Não é a primeira vez que Laura Lima trabalha com animais. Em 2004, “Galinhas de Gala” expôs aves com extensões de plumas coloridas feitas com a técnica do mega-hair, em gaiolas especialmente desenhadas. Em 2005, preparou um banquete para faisões e pavões, com frutas, vegetais e pães. Em 2008, transformou a galeria A Gentil Carioca, no Rio, em um viveiro para dezenas de passarinhos, criando uma rota para uma hipotética “Fuga”, título da obra. Agora, em sua segunda individual na galeria Luisa Strina, em São Paulo, em cartaz a partir de quarta feira 5, Laura Lima volta a trabalhar com animais. Neste caso, gatos, que não são mais matéria prima, mas sim “colaboradores” do trabalho.
Em “Ágrafo”, os gatos não se dão a ver, assim como tampouco são visíveis os elementos que compõem as esculturas e objetos em exposição, todos embalados. Os gatos não se dão a ver porque não mais estão. Eles habitaram o espaço da galeria durante os cinco dias de montagem da exposição. Interagiram – ou não – com os tecidos, as cordas, os nós e liames produzidos pela artista para atar e obstruir as obras. Deixaram, em alguns casos, alguns rastros, indiscerníveis.

:::::

Enunciado A>
Resuma em duas frases o texto sobre a exposição de Laura Lima.
Enunciado B>
Com base no texto sobre a exposição de Laura Lima, responda:
(i) Em que galeria do Rio a artista criou um viveiro para passarinhos em 2008?
(ii) Que técnica foi usada nas extensões de plumas de “Galinhas de Gala”?
(iii) Durante quantos dias os gatos habitaram o espaço da galeria?
O material a seguir não tem relação com o texto.

:::::

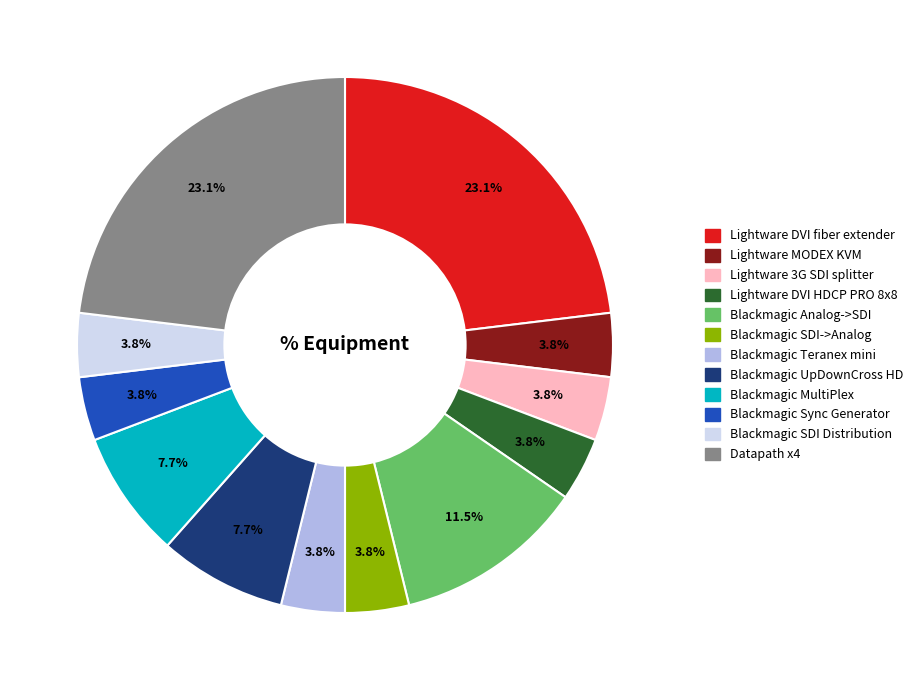

Is there any slice that represents more than half of the pie?

No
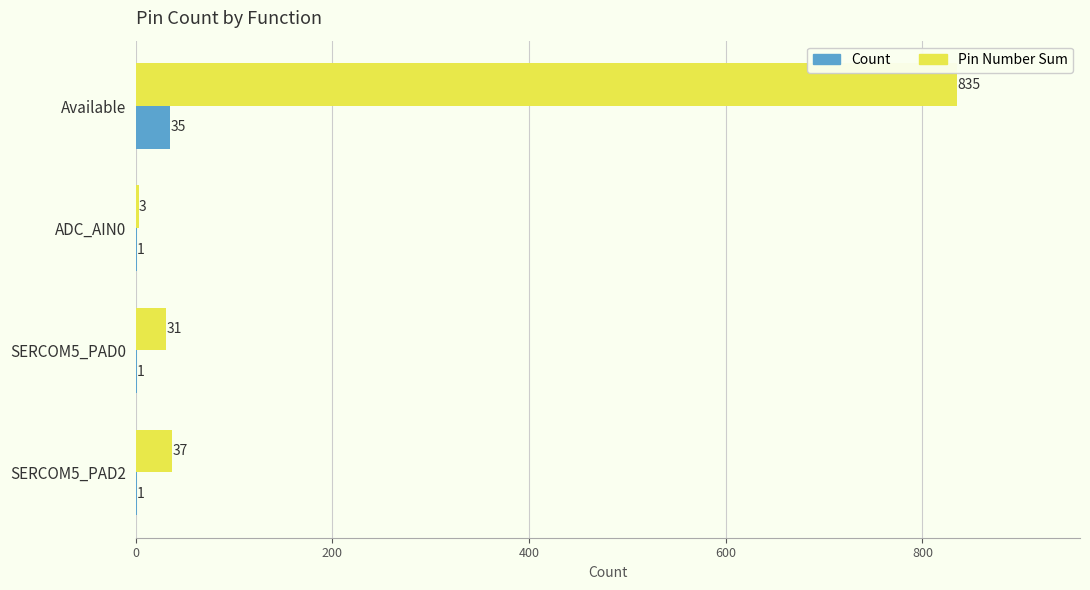

Which category has the highest value in the Pin Number Sum series?

Available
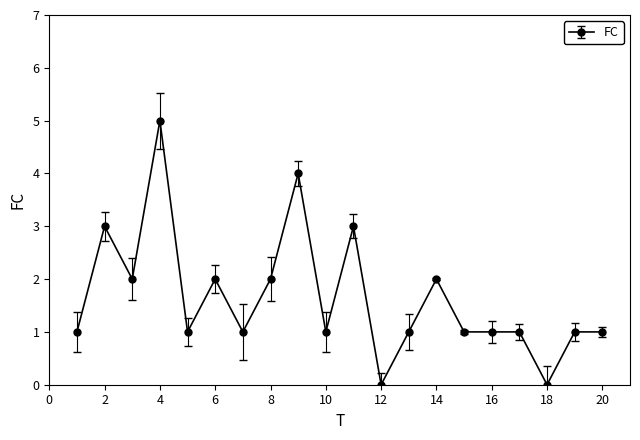

What is the greatest value displayed?

5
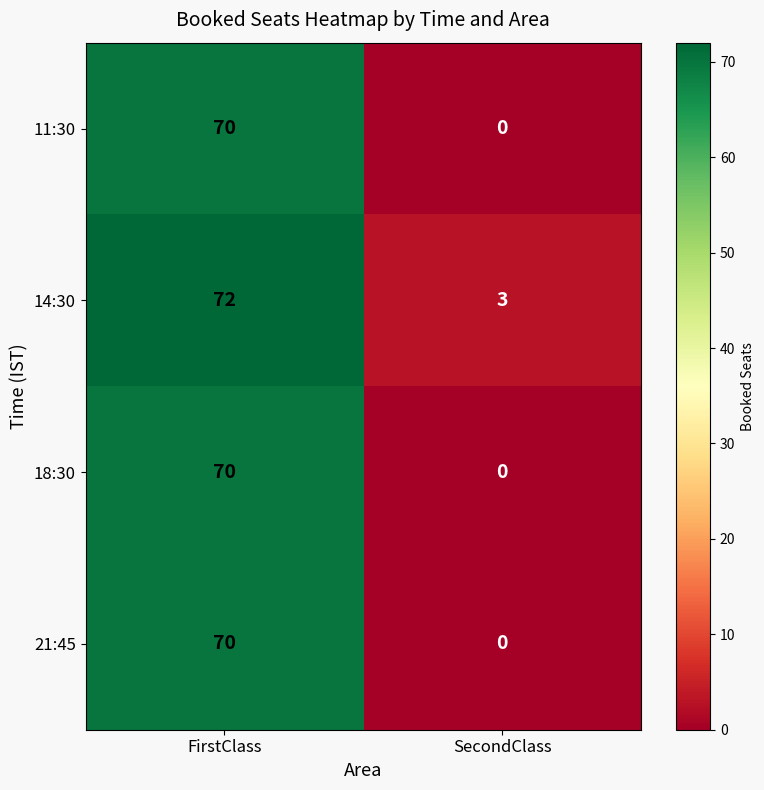

List the labels in order of 11:30 value, smallest first.

SecondClass, FirstClass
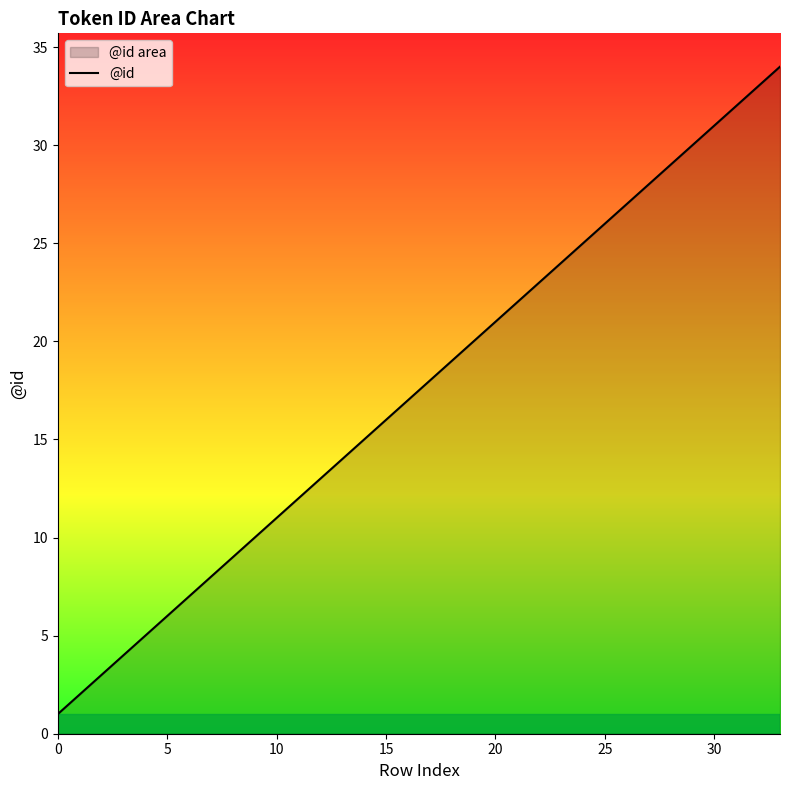

How many series are shown in this chart?

1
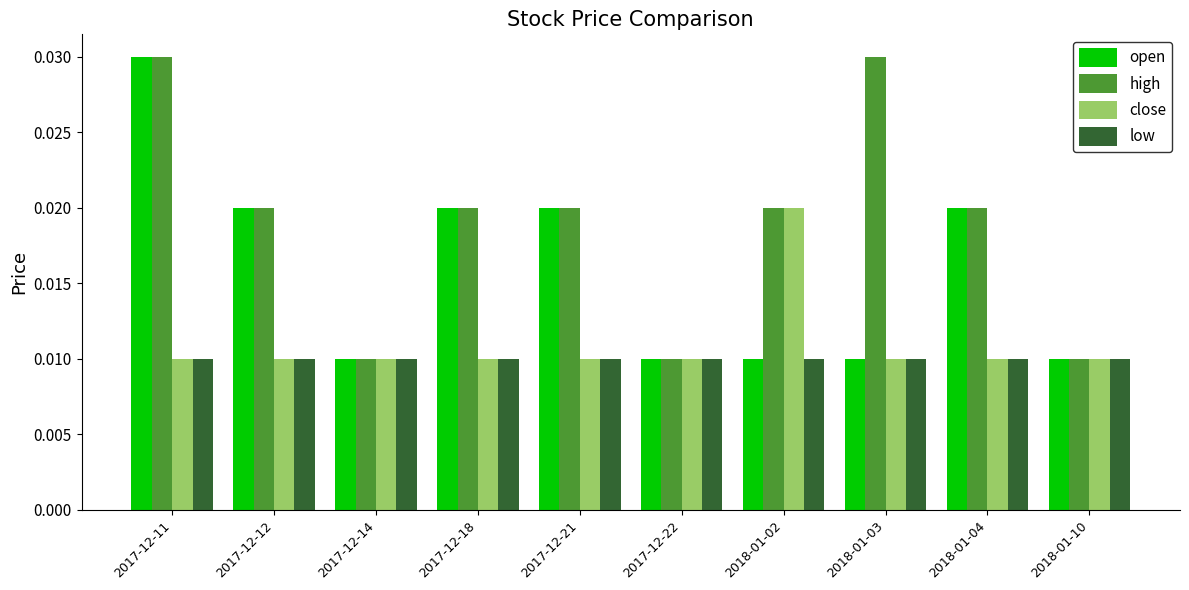

How many series are shown in this chart?

4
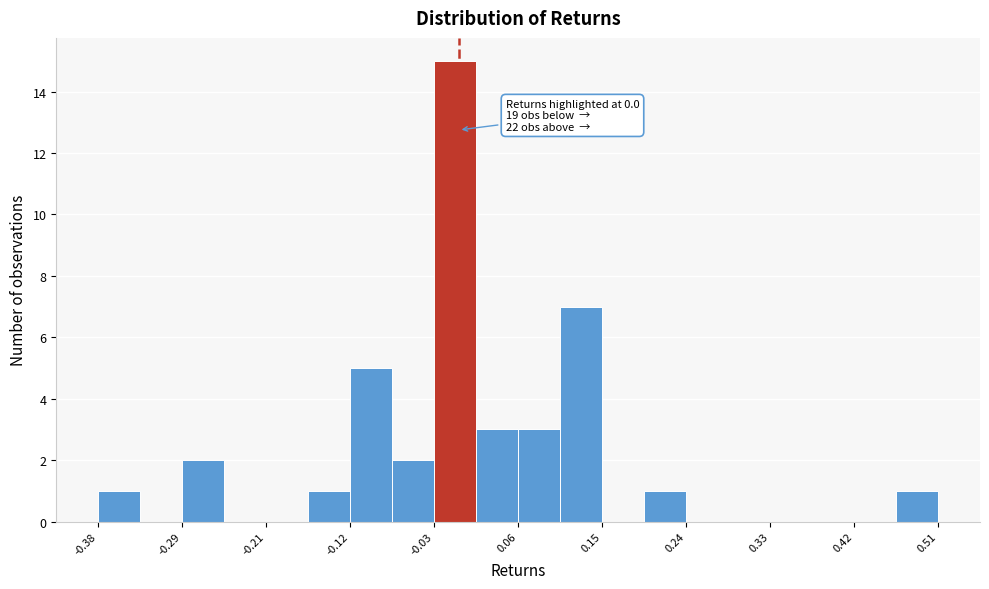

Which range on the x-axis has the tallest bar?

-0.03 to 0.02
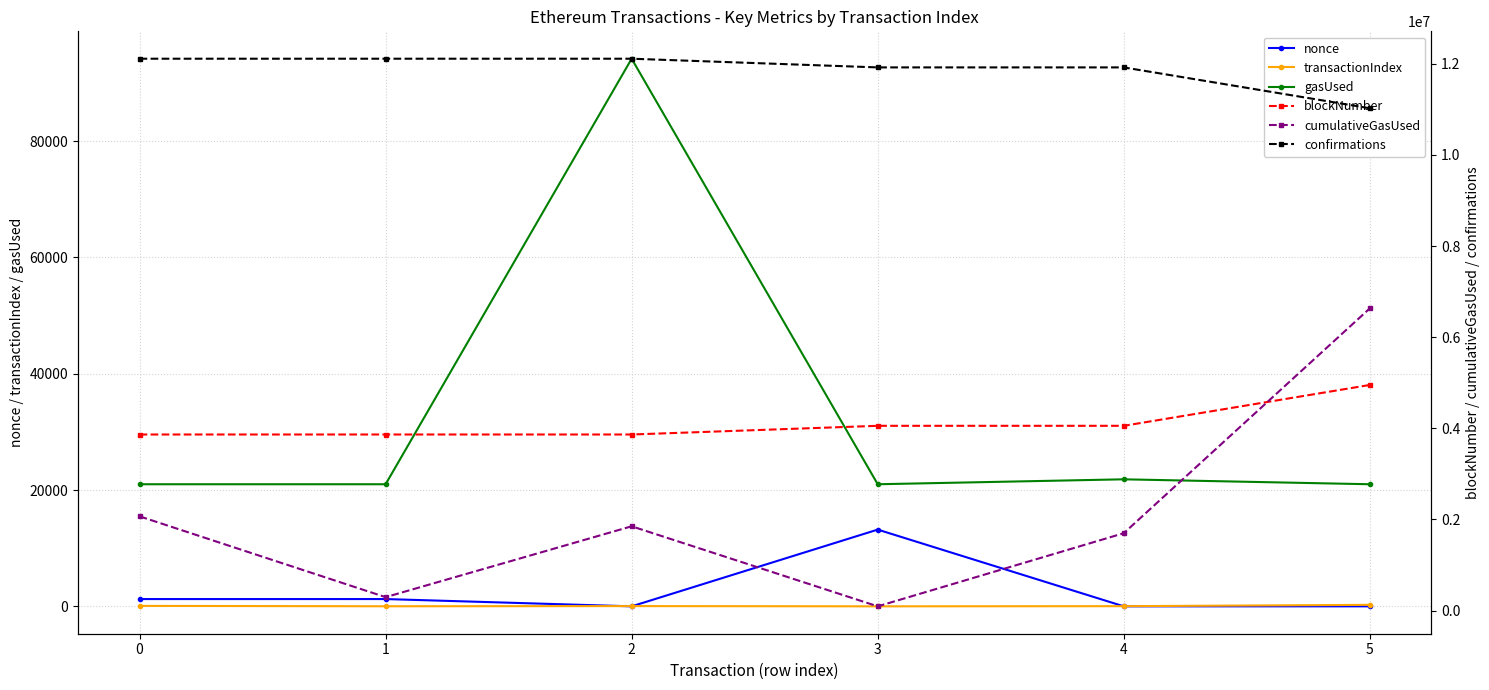

Is it true that cumulativeGasUsed equals 93248 at 3?

True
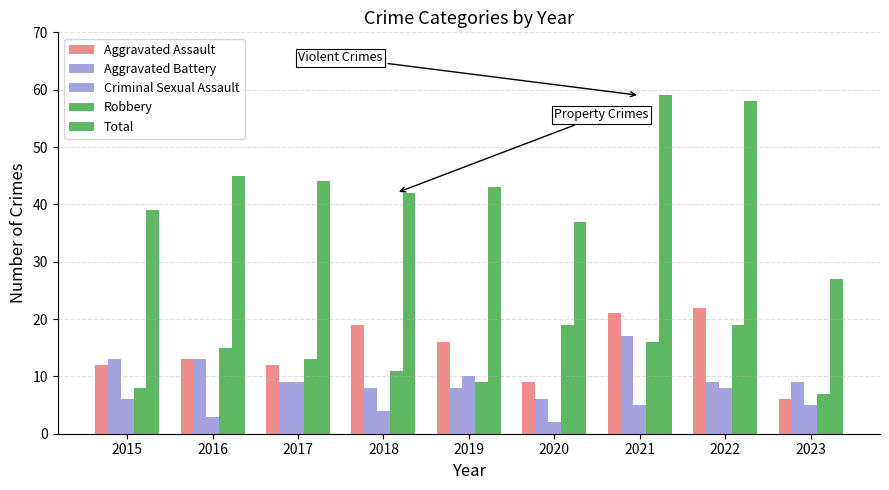

How many categories are shown in the chart?

9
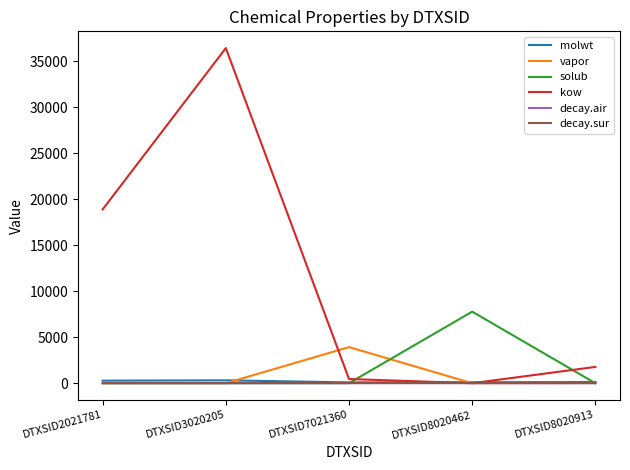

At which label is kow closest to 18209?

DTXSID2021781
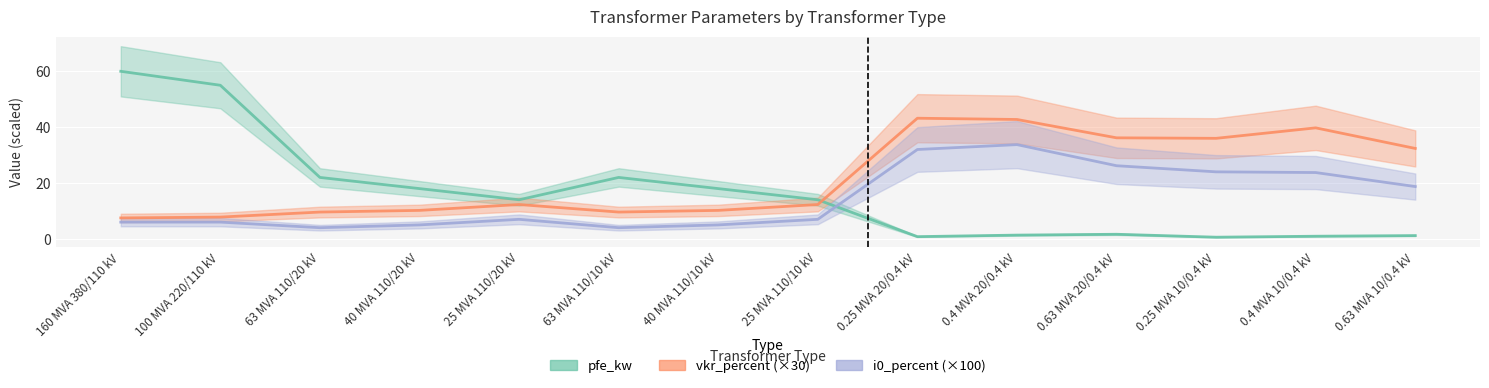

Where is the first local maximum for pfe_kw?

63 MVA 110/10 kV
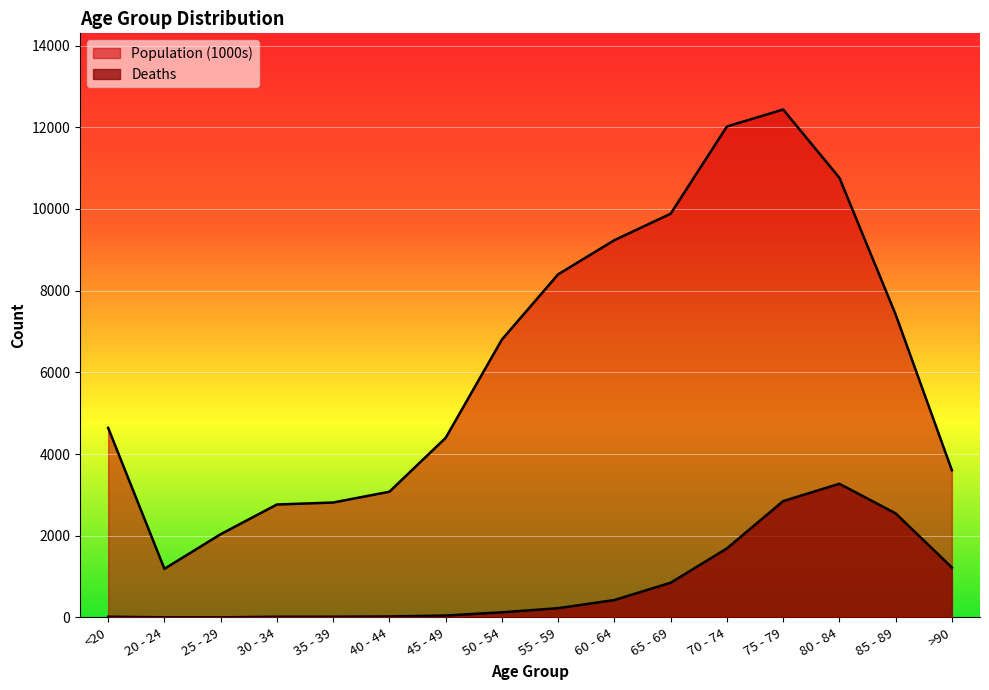

What is the sum of all Population (1000s) values?

101482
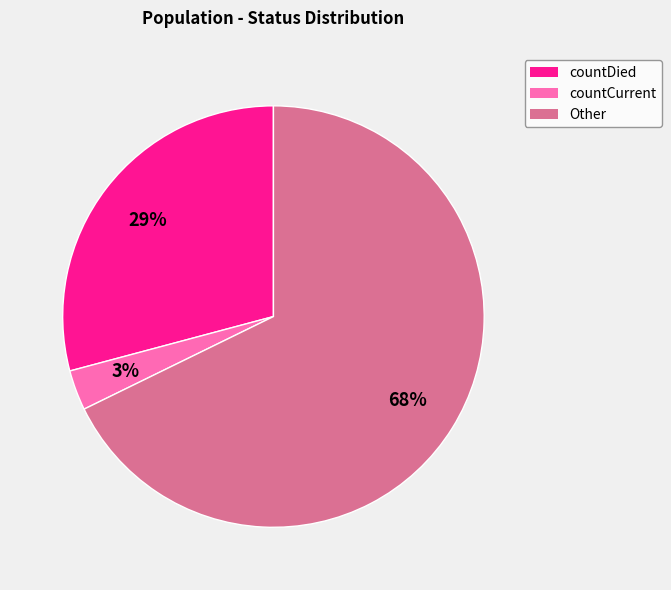

To the nearest percent, what is the average slice percentage?

33%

:::::

Resposta esperada A>
Laura Lima, que já havia trabalhado com aves em obras de 2004, 2005 e 2008, volta a usar animais em sua segunda individual na galeria Luisa Strina, em São Paulo, agora com gatos tratados como colaboradores. Em “Ágrafo”, os gatos não aparecem, pois habitaram a galeria apenas durante os cinco dias de montagem, interagindo ou não com os tecidos, cordas e nós que a artista produziu para atar e obstruir as obras.

Resposta esperada B>
(i) Na galeria A Gentil Carioca.
(ii) A técnica do mega-hair.
(iii) Durante cinco dias.